The man in the red tie on the television screen was in deadly earnest.
“This is the worst kind of psychopath,” he said. “There can be no doubt of it. He thinks he’s on our side. The public adulation is no doubt feeding his obsessions and his pathology. But let’s be very clear on this: he rips his victims apart without mercy; he devours human flesh.”
The man’s name and credentials flashed beneath his picture:
CRIMINAL PSYCHOLOGIST
. The camera cut to the interviewer, a familiar face on CNN news, though at the moment Reuben could not recall his name:
“But what if this is some sort of mutation—?”
“Out of the question,” said the expert. “This is a human being like you or me, using a series of sophisticated methods to surround his killings with the aura of an animal attack. The DNA is unequivocal. He’s human. Oh, yes, he has access to the bodily fluids of animals—this is most certainly true. He’s contaminated the evidence. And certainly he’s using prosthetic teeth, or fangs. That part is certain. Some sort of sophisticated mask covers his entire head. But he’s a human being, and probably the most dangerous human being that criminal pathology has seen in recent times.”
“But what accounts for the man’s strength?” asked the commentator. “I mean this man clearly overpowers two and three people at a time. How is a man in an animal mask supposed to—.”
“Well, the element of surprise, for one thing,” said the expert, “but his strength has probably been wildly exaggerated.”
“But the evidence, I mean three bodies left mangled and one decapitated—.”
“Again, we are rushing to conclusions here.” The expert was getting testy. “He may well use some sort of gas to disorient or disable his victims.”
“Yes, but he threw a woman out of a window so that she landed over seventy-five feet from the house—.”
“It does us no good to hyperbolize what this man is capable of. Witnesses can’t be counted on—.”
“And you’re confident that they are telling us everything they know about the creature’s DNA.”
“No, not at all,” said the expert. “Undoubtedly they’re withholding information, trying to make sense of the data they have. And they’ve got their hands full trying to quell the hysteria. But the rhapsodic nonsense in the press about this individual is completely irresponsible and likely to goad him into even more vicious attacks.”

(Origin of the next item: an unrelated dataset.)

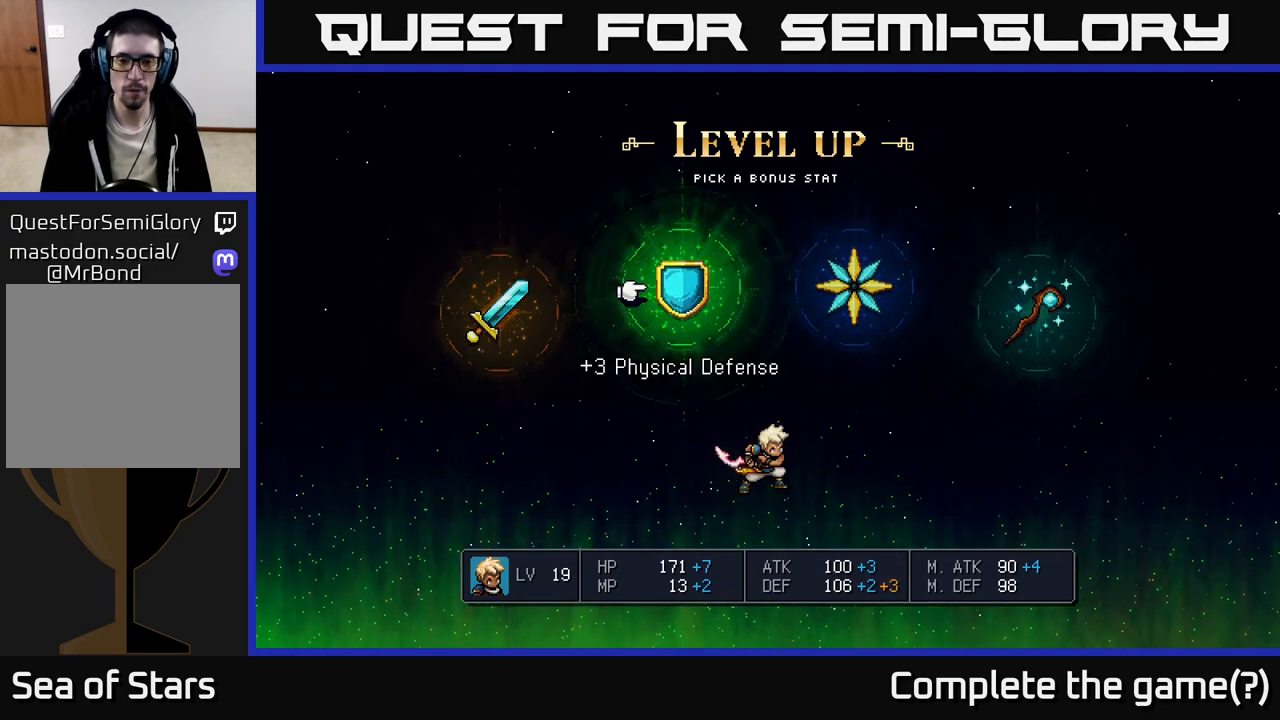
{"buttons": [], "left_stick": "center", "right_stick": "center", "events": [[133, "DPAD_RIGHT", "up"]]}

“But how does he find his victims?” asked the commentator. “That’s what is so baffling here. How did he find a woman on the third floor of a San Francisco house or a homeless man being attacked in Golden Gate Park?”
“Oh, he’s been lucky, that’s all.” The expert was becoming visibly disgusted. “And we don’t know how long he trolled for these people or stalked them before closing in.”
“But the kidnappers, he found the kidnappers in Marin County when no one else could—.”
“For all we know he may have been connected with the kidnapping,” said the commentator. “There was nobody left alive there to explain anything let alone who all was involved. Or maybe it was sheer luck.”
Reuben hit the remote for another channel.
“I’m sorry, I can’t listen to that,” he said.
At once, a woman’s face filled the screen. She was a picture of grief and distress. “I don’t care what my son did,” she said. “He was entitled to due process of law like any other American; he didn’t deserve to be torn limb from limb by a monster who holds himself to be judge, jury, and executioner. And now people are singing the praises of his killer.” She started to sob. “Has the world gone mad?”
Cut away to the news anchor, a long-haired dark-skinned woman with a rich mellow voice.
“Who is this mysterious being now known around the globe as the San Francisco Man Wolf—who comforts little children, carries a homeless man back to his hiding place, and frees an entire busload of kidnap victims after setting off an alarm to summon help? Right now authorities have more questions than they have answers. [Shots of City Hall, officials gathered before microphones.] But one thing is certain. People do not fear the San Francisco Man Wolf. They are celebrating him, bombarding the Internet with sketches of him, poems to him, even songs.”